С 1917 года еще ближе я подошел к Гиргасу. Секретарство на факультете, подготовка неосуществившейся тогда истории кафедры и необходимость часто обращаться к архиву постоянно наталкивали на него. Его отчет о трехлетнем пребывании на Востоке, сохранившийся в делах факультета, точно предварял мои собственные впечатления через 50 лет; я как-то почувствовал в авторе своего последнего предшественника из Петербургского университета, – предшественника по интересу к живому арабскому Востоку с его диалектами, с его только зарождавшейся тогда новой литературой, которую я застал уже на большом подъеме. Все меня влекло к Гиргасу, и к 40-летию его смерти мне опять захотелось помянуть его „не злым тихим словом“ в отдельном очерке, как немного позже я сделал в особой книжке относительно одного из его предшественников, египетского шейха Тантави.

Старательно собрал я все, что мог, для истории мало показного труда его ученой жизни, и только через этот труд можно было почувствовать его личность. Материалов для обрисовки последней нехватало: принцип lathe biosas был выдержан строго. Одна старинная фотография случайно сохранила болезненное лицо белорусского типа, со спокойно вдумчивыми глазами и небольшой круглой бородкой. Длинноватые волосы говорили, что это не обычный представитель административно-чиновных профессий эпохи александровских реформ.
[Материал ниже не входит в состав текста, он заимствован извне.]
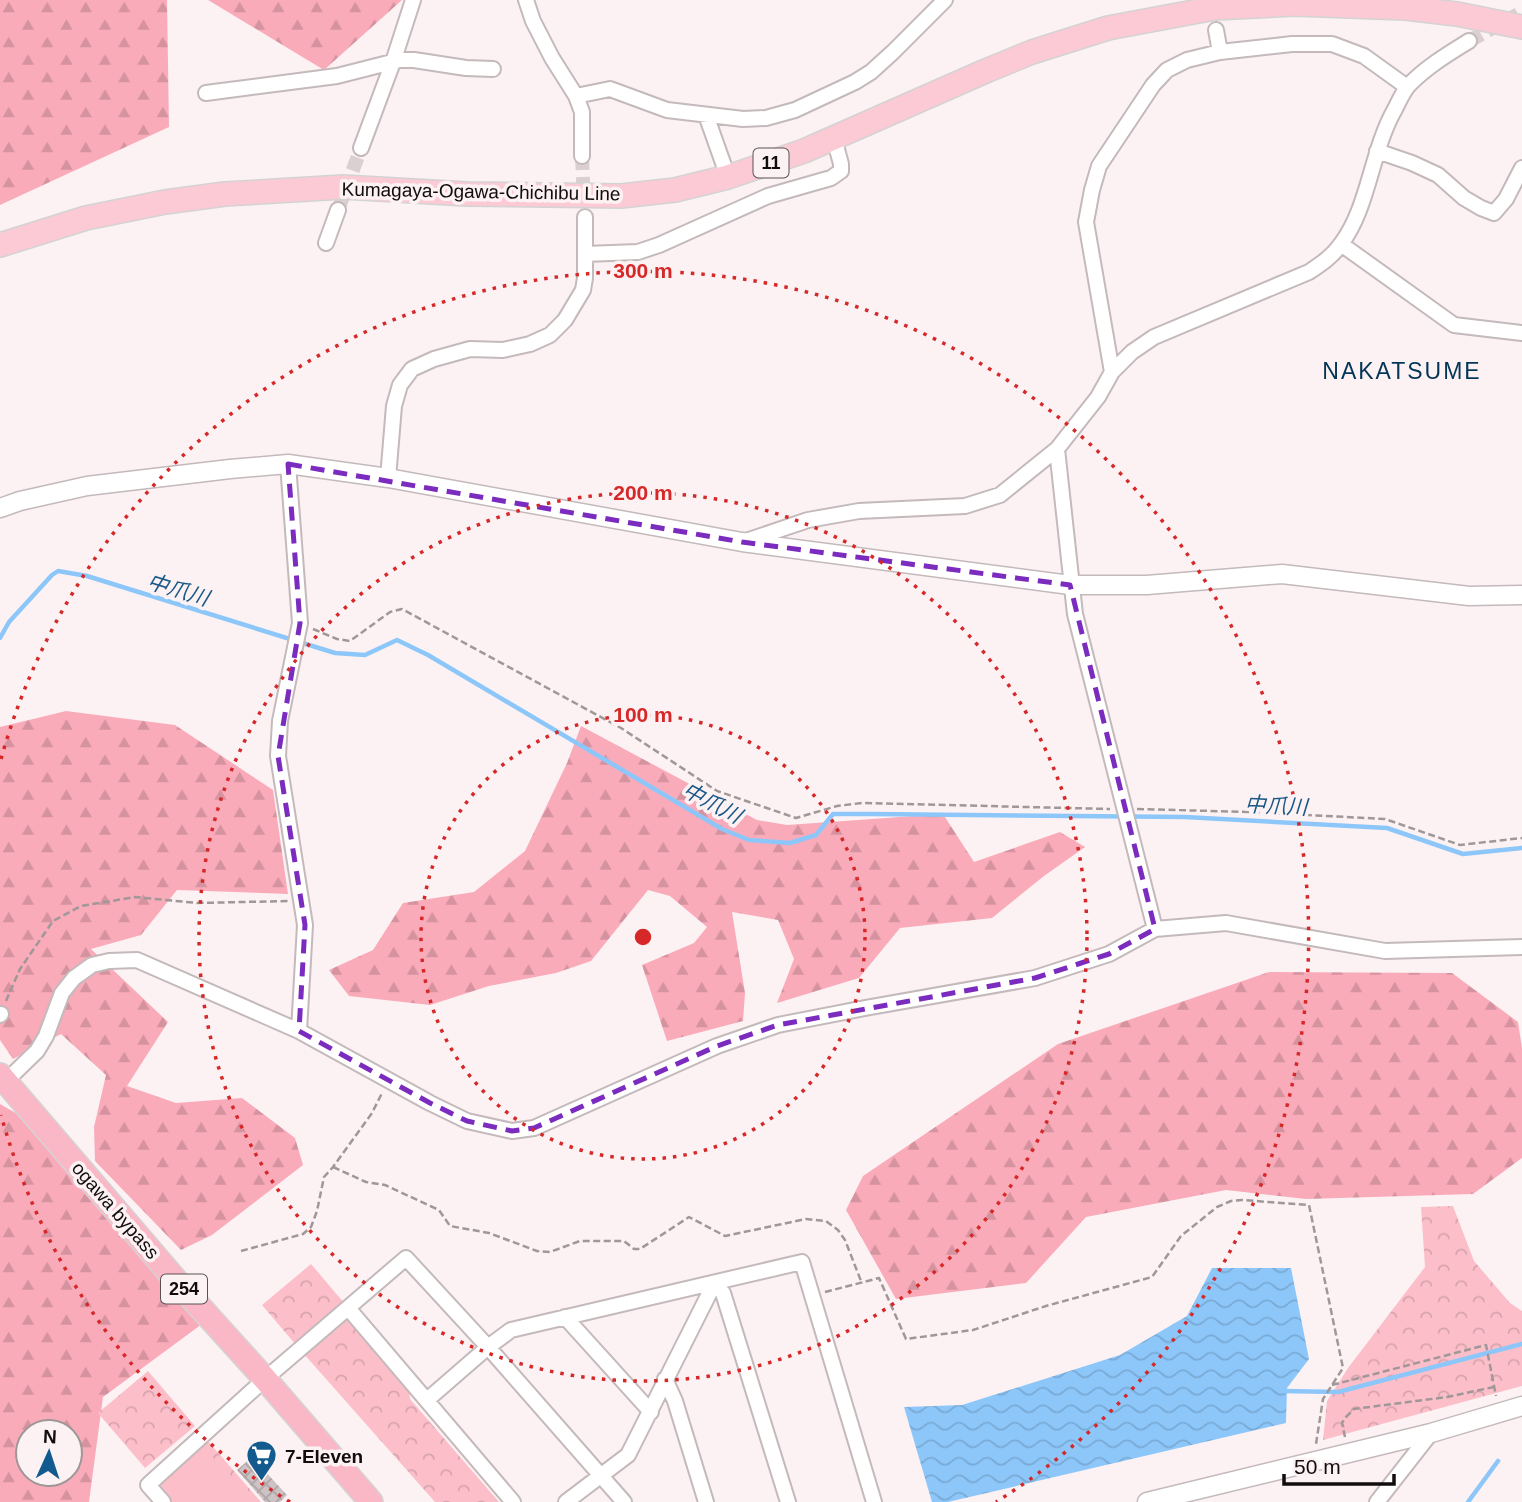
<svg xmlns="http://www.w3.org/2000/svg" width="1522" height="1502" viewBox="0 0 1522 1502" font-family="Arial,'Noto Sans JP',sans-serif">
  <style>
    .forest { fill: url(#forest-firs); fill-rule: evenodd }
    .park { fill: url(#park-crowns) }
    .garden { fill: #fcbfca }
    .water { fill: url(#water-waves) }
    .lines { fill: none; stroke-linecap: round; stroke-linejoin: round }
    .stream { stroke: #8dc7fa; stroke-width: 4.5 }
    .building { fill: url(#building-cross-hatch) }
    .minor-tunnel { stroke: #dad0d1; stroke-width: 14; stroke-dasharray: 14 7; stroke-linecap: butt }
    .minor-casing { stroke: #c4b9bb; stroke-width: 18 }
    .tertiary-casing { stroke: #c4b9bb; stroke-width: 21 }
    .primary-casing { stroke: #d4d3d4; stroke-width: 26 }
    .trunk-casing { stroke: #d4d3d4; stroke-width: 26 }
    .path { stroke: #a09798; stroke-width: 2.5; stroke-dasharray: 7 3.5; stroke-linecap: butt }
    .minor { stroke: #fff; stroke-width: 14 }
    .tertiary { stroke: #fff; stroke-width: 18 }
    .primary { stroke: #fbcad4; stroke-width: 23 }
    .trunk { stroke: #fab8c6; stroke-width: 23 }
    .marked { fill: none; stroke: #7b2cbf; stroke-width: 5; stroke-dasharray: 14 9; stroke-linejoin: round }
    .ring { fill: none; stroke: #d62828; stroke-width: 3.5; stroke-dasharray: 3.5 7 }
    .labels { text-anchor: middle; stroke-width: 7; stroke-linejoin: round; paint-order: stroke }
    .shield { fill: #fdf2f3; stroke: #585253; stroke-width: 2 }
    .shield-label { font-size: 18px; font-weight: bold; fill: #110d0e }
    .street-label { font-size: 19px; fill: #110d0e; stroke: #fdf2f3 }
    .poi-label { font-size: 19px; font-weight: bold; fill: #110d0e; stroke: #fdf2f3; text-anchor: start }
    .water-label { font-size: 21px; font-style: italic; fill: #1a5887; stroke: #fdf2f3 }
    .quarter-label { font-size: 23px; letter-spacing: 2px; fill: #023558; stroke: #fdf2f3 }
    .centre { fill: #d62828; stroke: #fdf2f3; stroke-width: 3.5 }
    .ring-label { font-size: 21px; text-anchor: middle; font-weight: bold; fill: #d62828; stroke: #fdf2f3; stroke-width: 7; stroke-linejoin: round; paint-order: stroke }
  </style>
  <defs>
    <pattern id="forest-firs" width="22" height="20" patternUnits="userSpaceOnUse" patternTransform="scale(1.75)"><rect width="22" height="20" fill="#faabba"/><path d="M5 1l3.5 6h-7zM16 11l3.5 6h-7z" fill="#d5929f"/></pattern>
    <pattern id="park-crowns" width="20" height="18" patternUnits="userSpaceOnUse" patternTransform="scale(1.75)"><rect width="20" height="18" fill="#fcbfca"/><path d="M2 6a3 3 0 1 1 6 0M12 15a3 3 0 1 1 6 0" fill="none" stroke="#d7a3ac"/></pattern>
    <pattern id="water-waves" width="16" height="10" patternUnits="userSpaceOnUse" patternTransform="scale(1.75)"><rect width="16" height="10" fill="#8dc7fa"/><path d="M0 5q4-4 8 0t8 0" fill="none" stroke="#79aad5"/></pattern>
    <pattern id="building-cross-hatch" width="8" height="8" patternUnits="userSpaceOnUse" patternTransform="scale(1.75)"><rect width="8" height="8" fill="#cdc2c4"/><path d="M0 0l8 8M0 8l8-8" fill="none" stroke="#afa6a7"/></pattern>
  </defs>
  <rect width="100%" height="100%" fill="#fdf2f3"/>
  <path class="forest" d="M0,0H167L169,127L0,205Z
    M208,0H402L324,70Z
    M66,711L175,725L273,790L288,894L177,890L141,935L91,949L168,1022L127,1086L176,1103L242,1098L295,1138L303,1165L212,1235L181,1250L95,1161L94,1127L106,1075L61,1034L13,1059L0,1040V727Z
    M581,726L757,820L787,825L943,814L974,862L1060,832L1085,847L1044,876L992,918L900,928L859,978L777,1003L794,959L778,920L732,912L745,993L743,1021L667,1041L642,965L694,943L707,927L670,896L648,890L591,961L556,973L489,986L430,1005L349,996L329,970L373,950L403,903L474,892L525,851L567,763Z
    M1269,972L1452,973L1518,1022L1522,1048V1158L1473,1194L1306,1199L1226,1190L1086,1217L1026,1283L896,1299L846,1210L863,1176L1058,1044Z
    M0,1104L21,1116L202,1324L103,1397L89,1502H0ZM28,1432H70V1474H28Z"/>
  <path class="park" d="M1453,1206L1474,1261L1510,1303L1522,1311V1386L1323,1440L1327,1401L1348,1368L1425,1267L1421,1207Z
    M311,1264L345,1304L296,1345L262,1305Z
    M339,1321H351L409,1389L410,1399L499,1502H435L303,1353Z
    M148,1371L195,1426L145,1468L98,1413Z
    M207,1440L261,1502H171L161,1490V1483Z"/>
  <path class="garden" d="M205,1448L252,1502H180L164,1484Z"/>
  <path class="water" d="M1212,1268H1291L1309,1359L1287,1388L1286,1423L948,1502H932L904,1407L962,1405L1120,1355L1187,1316Z"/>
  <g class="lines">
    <path class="stream" d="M0,638L9,622L52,575L58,571L87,576L335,653L365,655L397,640L428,655L722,829L749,840L790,843L816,835L833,814H872L1185,817L1387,828L1463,854L1522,848
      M1283,1391L1338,1392L1522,1344
      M1468,1502L1498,1461"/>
  </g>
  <path class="building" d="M252,1457L287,1495L280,1502H265L237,1470Z"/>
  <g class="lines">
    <path class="minor-tunnel" d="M1469,41L1522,12
      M582,156L584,202
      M338,210L361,148"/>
    <defs>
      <path id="minor" d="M526,0L533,21L552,58L576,96L582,112V156
        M1216,30L1220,52
        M206,93L337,76L400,60H414L466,68L493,69
        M576,96L610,89L667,110L743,119L766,118L795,110L855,82L871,72L893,52L945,0
        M706,115L728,177
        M361,148L393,62L413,0
        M1377,151L1412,163L1438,175L1464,198L1481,208L1494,213L1506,199L1522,168
        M326,243L338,210
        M1341,244L1454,325L1522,333
        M585,254L638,252L659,245L768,196L831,178L841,171V164L834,138
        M1112,372L1086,222L1092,190L1099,166L1153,85L1167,70L1187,60L1220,52L1292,44H1332L1364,56L1407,87
        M1057,449L1075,614L1155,929
        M288,464L300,623L280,721L278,756L305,925L299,1031
        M388,478L394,406L400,385L412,369L434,359L470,349L503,350L530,344L550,335L565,320L583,290L585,278V217
        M746,541L808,520L859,511L965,506L1000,495L1057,449L1098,397L1112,372L1132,352L1154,337L1309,272C1321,264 1333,256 1341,244C1369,207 1371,151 1395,109C1399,101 1403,92 1408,86C1426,67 1448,54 1469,41
        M0,1015L1,1014
        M5,1082L37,1051L46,1036L62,993L74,978L92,965L109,961L137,960L299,1031L430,1103L467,1121L512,1131L534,1128L717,1046L778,1025L865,1008L1035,978L1109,954L1155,929L1226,923L1385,951L1522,947
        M714,1284L723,1293L788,1502
        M348,1308L513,1502
        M565,1317L651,1412
        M665,1379L675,1401L706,1502
        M427,1400L488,1347L511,1330L802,1262L874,1502
        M163,1502L148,1485L265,1379L406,1258L488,1347L624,1502
        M566,1502L628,1455L714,1284
        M1377,1502L1431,1433"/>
      <path id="tertiary" d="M0,508L20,501L87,486L230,469L288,464L388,478L742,542L1070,585H1147L1282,574L1469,596L1522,595
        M1147,1502L1431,1433L1522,1406"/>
      <path id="primary" d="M0,245L86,218L165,202L225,194L343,187L467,194L621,196L675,190L728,177L804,151L988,70L1032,52L1108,28L1215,8L1294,4L1405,8L1457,14L1522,27"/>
      <path id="trunk" d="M0,1075L180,1285L265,1379L371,1502"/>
    </defs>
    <use href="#minor" class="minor-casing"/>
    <use href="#tertiary" class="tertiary-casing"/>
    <use href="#primary" class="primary-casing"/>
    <use href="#trunk" class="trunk-casing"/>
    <path class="path" d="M313,629L337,639L350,641L390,612L402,609L621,728L717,791L796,818L837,806L862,803L1110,809
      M1137,809L1249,812L1385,819L1460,845L1522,838
      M6,1001L20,969L53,921L81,906L135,897L197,903L288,901
      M333,1167L366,1182L385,1185L439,1210L450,1226L489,1233L537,1251L550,1252L580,1241H624L634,1249H640L689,1217L725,1236L806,1219L826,1221L838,1230L845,1240L861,1281
      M241,1251L303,1234L311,1227L317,1211L324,1177L333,1167L372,1113L382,1093
      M825,1292L879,1278L906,1339L973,1330L1046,1306L1152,1277L1181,1236L1217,1207L1231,1201L1242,1200L1309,1205L1343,1368L1323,1399L1316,1444
      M1332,1385L1486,1345L1496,1396
      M1345,1437L1342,1423L1346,1417L1354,1409L1447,1397L1494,1387"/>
    <use href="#minor" class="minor"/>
    <use href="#tertiary" class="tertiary"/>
    <use href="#primary" class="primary"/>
    <use href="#trunk" class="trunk"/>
  </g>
  <path class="marked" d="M288,464L742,542L1070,585L1155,929L1109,954L1035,978L778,1025L717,1046L534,1128L512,1131L467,1121L430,1103L299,1031L305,925L278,756L300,623Z"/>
  <g class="ring">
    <circle cx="643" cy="937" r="222"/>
    <circle cx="643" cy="937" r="444"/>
    <path d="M290 1502A666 666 0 0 1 1 1115M1 759A666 666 0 1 1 996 1502"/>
  </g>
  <defs>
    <symbol id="supermarket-pin" viewBox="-11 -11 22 30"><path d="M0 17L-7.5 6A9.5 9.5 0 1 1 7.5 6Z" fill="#135b8f" stroke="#fdf2f3"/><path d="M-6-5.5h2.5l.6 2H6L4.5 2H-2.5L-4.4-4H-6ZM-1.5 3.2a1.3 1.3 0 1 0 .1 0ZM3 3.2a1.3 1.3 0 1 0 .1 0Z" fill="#fff"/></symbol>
  </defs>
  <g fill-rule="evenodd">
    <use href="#supermarket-pin" x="244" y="1438" width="35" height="47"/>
  </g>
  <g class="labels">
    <g class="shield">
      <rect x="753.5" y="148.5" width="35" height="29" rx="5"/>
      <rect x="161" y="1274.5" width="46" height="29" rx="5"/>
    </g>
    <g class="shield-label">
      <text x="771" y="169">11</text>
      <text x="184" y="1295">254</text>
    </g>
    <g class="street-label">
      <text transform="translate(481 191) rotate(1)" y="7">Kumagaya-Ogawa-Chichibu Line</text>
      <text transform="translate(116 1210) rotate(49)" y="7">ogawa bypass</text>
    </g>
    <g class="poi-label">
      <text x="285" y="1463">7-Eleven</text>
    </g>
    <g class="water-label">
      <text transform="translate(178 590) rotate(17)" y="7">中爪川</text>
      <text transform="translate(712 803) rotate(28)" y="7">中爪川</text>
      <text transform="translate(1276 806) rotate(3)" y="7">中爪川</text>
    </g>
    <g class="quarter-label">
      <text x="1402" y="379">NAKATSUME</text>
    </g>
  </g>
  <circle cx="643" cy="937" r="10" class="centre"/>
  <g class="ring-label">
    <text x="643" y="278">300 m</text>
    <text x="643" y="500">200 m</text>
    <text x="643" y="722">100 m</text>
  </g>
  <g transform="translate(49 1453) rotate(3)"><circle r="33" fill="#fdf2f3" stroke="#9f9697" stroke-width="2"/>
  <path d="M0-5L12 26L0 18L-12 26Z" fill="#135b8f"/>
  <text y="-10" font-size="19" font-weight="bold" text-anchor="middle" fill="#110d0e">N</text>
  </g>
  <path d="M1284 1474v10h110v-10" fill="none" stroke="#110d0e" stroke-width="3.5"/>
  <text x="1294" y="1474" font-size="21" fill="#110d0e" stroke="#fdf2f3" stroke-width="5" paint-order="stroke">50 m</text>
</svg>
Уже после моей статьи выплыл один источник, который всегда лучше отражает человека, чем его печатные труды или официальные бумаги, – письма к В.Р. Розену Гиргаса и его сестры, с которой он провел последние годы своей одинокой жизни. Протекшие десятилетия санкционировали теперь использование этих писем; нужна только осторожная и чуткая рука, которая сумела бы извлечь оттуда немногие не известные еще факты внешней биографии, а самое главное – большое количество мелких черточек для характеристики личности „тихого Владимира Федоровича“. Таким он сквозит и в этих листках писем, со всегда ровным аккуратным почерком, всегда спокойным тоном старшего товарища, обращенным к младшему, иногда „беспокойному“, другу, неустанную научно-организационную инициативу которого он рано оценил высоко и охотно ей подчинился уже с 70-х годов.
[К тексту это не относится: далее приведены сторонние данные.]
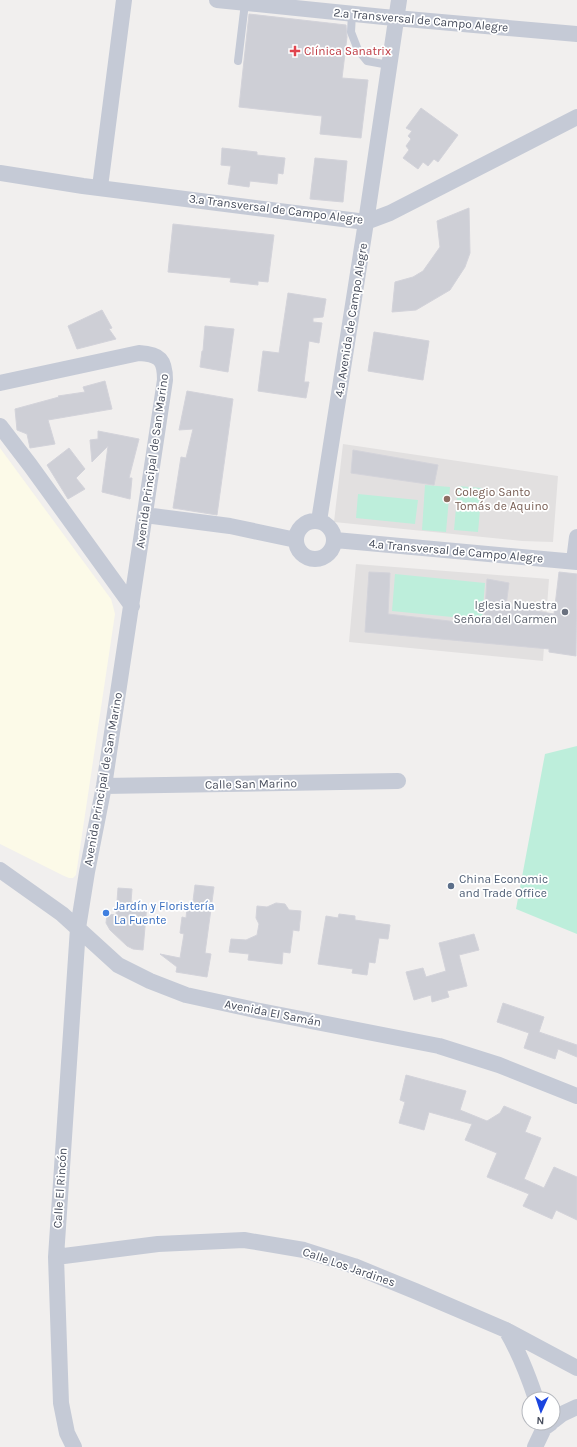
<svg xmlns="http://www.w3.org/2000/svg" width="577" height="1447" font-family="Karla,sans-serif">
<style>
.commercial{fill:#fcfae8}
.education{fill:#e2e0e0}
.green{fill:#bdeedb}
.building{fill:#cecfd6;stroke:#d3d3da}
.lines{fill:none;stroke-linecap:round;stroke-linejoin:round}
.service{stroke:#c5cad6;stroke-width:8}
.minor{stroke:#c5cad6;stroke-width:16}
.health-dot{fill:#e0444e;stroke:#fff;stroke-width:1.5}
.education-dot{fill:#8d6e63;stroke:#fff;stroke-width:1.5}
.worship-dot{fill:#6b7280;stroke:#fff;stroke-width:1.5}
.service-dot{fill:#5c6f8a;stroke:#fff;stroke-width:1.5}
.shop-dot{fill:#3f7fe0;stroke:#fff;stroke-width:1.5}
.labels{text-anchor:middle;dominant-baseline:central;stroke-width:3.5;stroke-linejoin:round;paint-order:stroke}
.street-label{font-size:12px;fill:#474d5c;stroke:#fff}
.health-label{font-size:12px;fill:#be3a42;stroke:#fff;text-anchor:start}
.education-label{font-size:12px;fill:#785e54;stroke:#fff;text-anchor:start}
.worship-label{font-size:12px;fill:#5b616d;stroke:#fff;text-anchor:end}
.service-label{font-size:12px;fill:#4e5e75;stroke:#fff;text-anchor:start}
.shop-label{font-size:12px;fill:#366cbe;stroke:#fff;text-anchor:start}
</style>
<rect width="100%" height="100%" fill="#f1efee"/>
<path class="commercial" d="M0,448L111,599L113,606L115,614L76,875L73,878H69L62,875L0,844Z"/>
<path class="education" d="M343,444L558,476L553,542L522,541L334,522Z
M356,564L549,579L543,661L349,642Z"/>
<path class="green" d="M425,485L450,487L446,532L422,530Z
M458,486L482,488L478,532L454,530Z
M358,494L418,500L415,524L356,518Z
M395,574L485,583L482,620L392,611Z
M577,746V934L516,909L545,754Z"/>
<path class="building" d="M249,14L346,25L347,37L342,78L368,80L361,138L320,134L322,116L239,107Z
M421,108L458,135L438,162L434,159L428,166L423,162L418,169L403,158L409,150L406,146L411,139L408,136L412,131L406,128Z
M222,148L257,152V155L285,158L283,174L278,173L277,184L250,181L249,187L228,184L231,166L221,165Z
M315,158L347,161L343,202L310,199Z
M469,208L470,253L465,267L450,290L416,310L392,312L395,282L413,277L423,271L440,247L437,221Z
M173,224L274,235L268,282L258,281V285L230,282L231,278L168,272Z
M288,293L326,299L323,317L313,318V322L322,323L319,343L309,341L304,382H309L306,398L258,391L263,351L279,353Z
M102,310L112,328L109,329L116,339L77,349L68,326Z
M205,326L234,329L228,372L200,367L202,351H203Z
M374,332L429,341L423,380L368,371Z
M105,381L112,409L48,420L55,444L30,448L27,434L17,430L15,409L59,397L58,396L85,392L83,387Z
M187,391L233,399L217,515L173,508L181,457L186,458L193,429L179,430Z
M98,431L139,439L129,478H132L130,499L102,492L108,446L92,462L90,440L98,439Z
M69,448L85,469L76,478L85,489L68,499L47,465Z
M353,450L438,465L434,485L351,473Z
M369,572L390,573L388,614L484,625L487,579L509,583L506,606L554,614L559,572L577,574L576,656L549,652V649L365,632Z
M195,885L214,887L205,953L211,954L207,977L176,972L177,967L160,954L180,958L184,934L180,933L182,917L186,918L187,908L192,909Z
M118,888L132,889L131,902L147,904L143,950L133,949L127,946L110,930L106,923L107,914L116,915Z
M276,903L285,904L289,910L301,911L299,931L293,930L290,953L283,952L282,964L248,960L249,954L229,952L231,939L246,940L257,935L259,924L256,918L257,906L267,907Z
M339,914L355,916V920L390,925L388,939L379,938L375,963L369,962L367,975L352,973L353,969L318,964L326,916L338,918Z
M474,934L479,950L459,955L467,986L447,991L449,997L432,1002L431,995L414,1000L406,972L423,968L426,977L446,971L439,943Z
M503,1003L544,1017L539,1032L577,1045V1057L558,1049L555,1059L524,1048L529,1033L497,1022Z
M406,1075L466,1091L460,1110L487,1121L500,1113L504,1106L531,1117L525,1132L541,1138L524,1179L544,1188L554,1167L577,1177V1220L556,1210L552,1219L523,1206L529,1194L487,1177L497,1153L465,1140L472,1124L429,1112L424,1130L399,1123L405,1102L400,1100Z"/>
<g class="lines">
<path class="service" d="M352,14L351,32L358,50L367,61L389,65
M238,61L245,3"/>
<path class="minor" d="M217,0L384,17L577,34
M0,173L83,186L366,222L390,213L577,117
M100,187L124,0
M0,383L139,353C160,354 165,360 165,380L104,786L87,872L78,928L56,1257L61,1403L67,1433L74,1447
M0,426L30,465L132,606
M145,515L230,526L296,540
M296 540a19 19 0 1 1 38 0a19 19 0 1 1-38 0Z
M319,521L366,222L399,0
M335,540L577,562
M574,561L577,537
M104,786L398,781
M0,870L62,914L118,965L150,981L186,995L255,1010L439,1046L499,1065L577,1096
M56,1257L158,1244L244,1240L304,1250L354,1266L415,1291L506,1330L577,1368
M506,1330C519,1352 528,1375 536,1399
M553,1421L562,1414L577,1407
M535,1447L544,1428L551,1423"/>
</g>
<path class="health-dot" d="M293 45h4v4h4v4h-4v4h-4v-4h-4v-4h4z"/>
<circle class="education-dot" cx="447" cy="499" r="4"/>
<circle class="worship-dot" cx="565" cy="612" r="4"/>
<circle class="service-dot" cx="451" cy="886" r="4"/>
<circle class="shop-dot" cx="106" cy="913" r="4"/>
<g class="labels">
<g class="street-label">
<text transform="translate(421 20) rotate(5)">2.ª Transversal de Campo Alegre</text>
<text transform="translate(276 209) rotate(7)">3.ª Transversal de Campo Alegre</text>
<text transform="translate(351 320) rotate(-81)">4.ª Avenida de Campo Alegre</text>
<text transform="translate(152 461) rotate(-82)">Avenida Principal de San Marino</text>
<text transform="translate(456 551) rotate(5)">4.ª Transversal de Campo Alegre</text>
<text transform="translate(103 779) rotate(-80)">Avenida Principal de San Marino</text>
<text transform="translate(251 784) rotate(-1)">Calle San Marino</text>
<text transform="translate(273 1013) rotate(11)">Avenida El Samán</text>
<text transform="translate(60 1188) rotate(-86)">Calle El Rincón</text>
<text transform="translate(349 1267) rotate(19)">Calle Los Jardines</text>
</g>
<g class="health-label">
<text x="304" y="51">Clínica Sanatrix</text>
</g>
<g class="education-label">
<text x="455" y="492">Colegio Santo<tspan x="455" dy="14">Tomás de Aquino</tspan></text>
</g>
<g class="worship-label">
<text x="557" y="605">Iglesia Nuestra<tspan x="557" dy="14">Señora del Carmen</tspan></text>
</g>
<g class="service-label">
<text x="459" y="879">China Economic<tspan x="459" dy="14">and Trade Office</tspan></text>
</g>
<g class="shop-label">
<text x="114" y="906">Jardín y Floristería<tspan x="114" dy="14">La Fuente</tspan></text>
</g>
</g>
<g transform="translate(541 1411) rotate(183)"><circle r="19" fill="#ffffff" stroke="#b5b8be"/>
<path d="M0-3L7 15L0 10L-7 15Z" fill="#1b45df"/>
<text y="-6" font-size="11" font-weight="bold" text-anchor="middle" fill="#474d5c">N</text>
</g>
</svg>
Долги наши перед его памятью все еще не ликвидированы, и не только в отношении писем. В такой медленности мы сами виноваты, но не всегда. Если собранные им пословицы до сих пор не опубликованы полностью, то задержал это старый принцип „лучшее враг хорошего“ – стремление подобрать параллели по разным изданиям, появившимся со времен Гиргаса. Долголетняя работа показала, что всего не исчерпать и лучше дать хотя бы основной стержень в том виде, как его оставил Гиргас.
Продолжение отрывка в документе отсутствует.